The fisheries agency is called the Atlantic States Marine Fisheries Commission. It’s made up of state-agency fisheries managers from the states along the U.S. East Coast.

Menhaden off Montauk, New York. Photo: Carl Safina

Menhaden off Montauk, New York. Photo: Carl Safina

So what do the fisheries managers manage? They manage to ignore their own success. Five years ago they put a cap on the catch for the first time. That cap was 12 percent less than the catch had been. That modest reduction was very successful in prompting a recovery so noticeable that, as one fisherman put it, “Even a blind man can see it.” But here’s what the managers just managed to do: they just increased the fishing limit by 8 percent. That is an increase of 216,000 metric tons of a fish that weighs about half a pound.
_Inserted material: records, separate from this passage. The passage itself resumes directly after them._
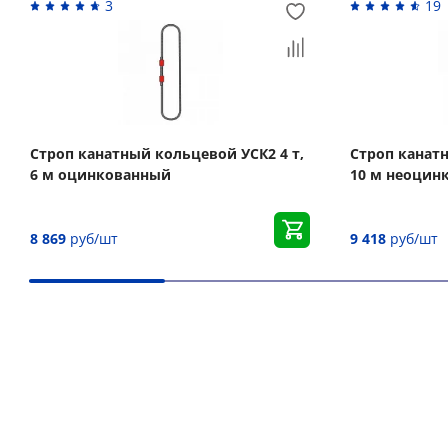
3
19
Строп канатный кольцевой УСК2 4 т,
Строп канатн
6 м оцинкованный
10 м неоцин
8 869
руб/шт
9 418
руб/шт
Вас может заинтересовать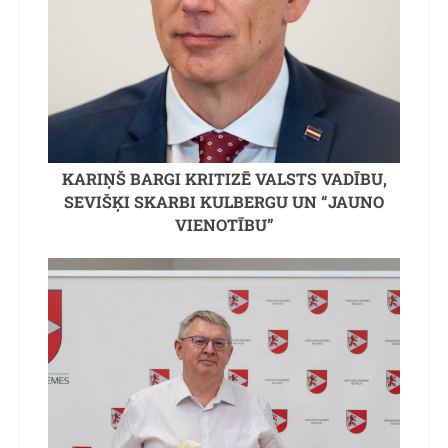
KARIŅŠ BARGI KRITIZĒ VALSTS VADĪBU,
SEVIŠĶI SKARBI KULBERGU UN “JAUNO
VIENOTĪBU”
We are talking hundreds of millions of fish. That increase wipes out most of the previous cut, and jeopardizes the whole recovery, and takes millions and millions of fish out of the mouths of whales, dolphins, seabirds, fin-fishes, and sharks.

Not to learn from one’s mistakes is unwise. Failing to learn from one’s success takes truly determined backwardness.
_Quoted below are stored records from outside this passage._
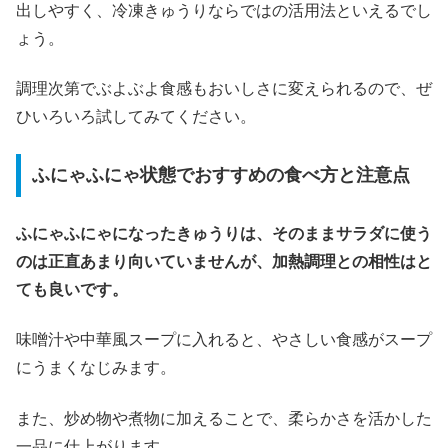
出しやすく、冷凍きゅうりならではの活用法といえるでし
ょう。
調理次第でぶよぶよ食感もおいしさに変えられるので、ぜ
ひいろいろ試してみてください。
ふにゃふにゃ状態でおすすめの食べ方と注意点
ふにゃふにゃになったきゅうりは、そのままサラダに使う
のは正直あまり向いていませんが、加熱調理との相性はと
ても良いです。
味噌汁や中華風スープに入れると、やさしい食感がスープ
にうまくなじみます。
また、炒め物や煮物に加えることで、柔らかさを活かした
一品に仕上がります。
They manage to vote against their own states’ interests. Even though each state gets a vote, Virginia gets 80 percent of the catch. Why? Because that’s how it’s been. And the fish they catch there are mostly juveniles, weighing only about a quarter of a pound. They catch them in the major nursery of striped bass, the most sought-after game and food fish of the mid-Atlantic states. Those billions of young fish get pulverized into farm-animal feeds, fertilizers, and oils for industrial manufacture of things like paint. (The industry was pressing for an increase of 20 percent! That should not surprise anyone, because for decades they’ve been the problem. They always want only one thing: more.)

The managers managed to ignore 158,000 public comments that overwhelmingly asked that the managers choose one of the options that their own scientists had developed. The managers managed to ignore 150 people who showed up in person to press that case. The option the people wanted would have considered the needs of all the wildlife that eat menhaden when determining how many fish humans could catch.

The managers managed to do one good thing. They cut the amount of fish allowed to be caught in the Chesapeake by nearly half. So that’s good; the increased catch will not come from Chesapeake Bay, which is the primary coast-wide nursery for menhaden and striped bass and other species.

Thanks to all of you who sent your letters to the Atlantic States Marine Fisheries Commission in support of greater protection for Atlantic menhaden.

The fight to implement intelligent ecological reference points continues! We will update you on when the next opportunity for comment arises. Thank you for your continued support of healthy oceans. Eventually our attempts will succeed and we will manage to manage the managers. After all, 158,000 commenters can’t be dismissed this easily. We’ll be back!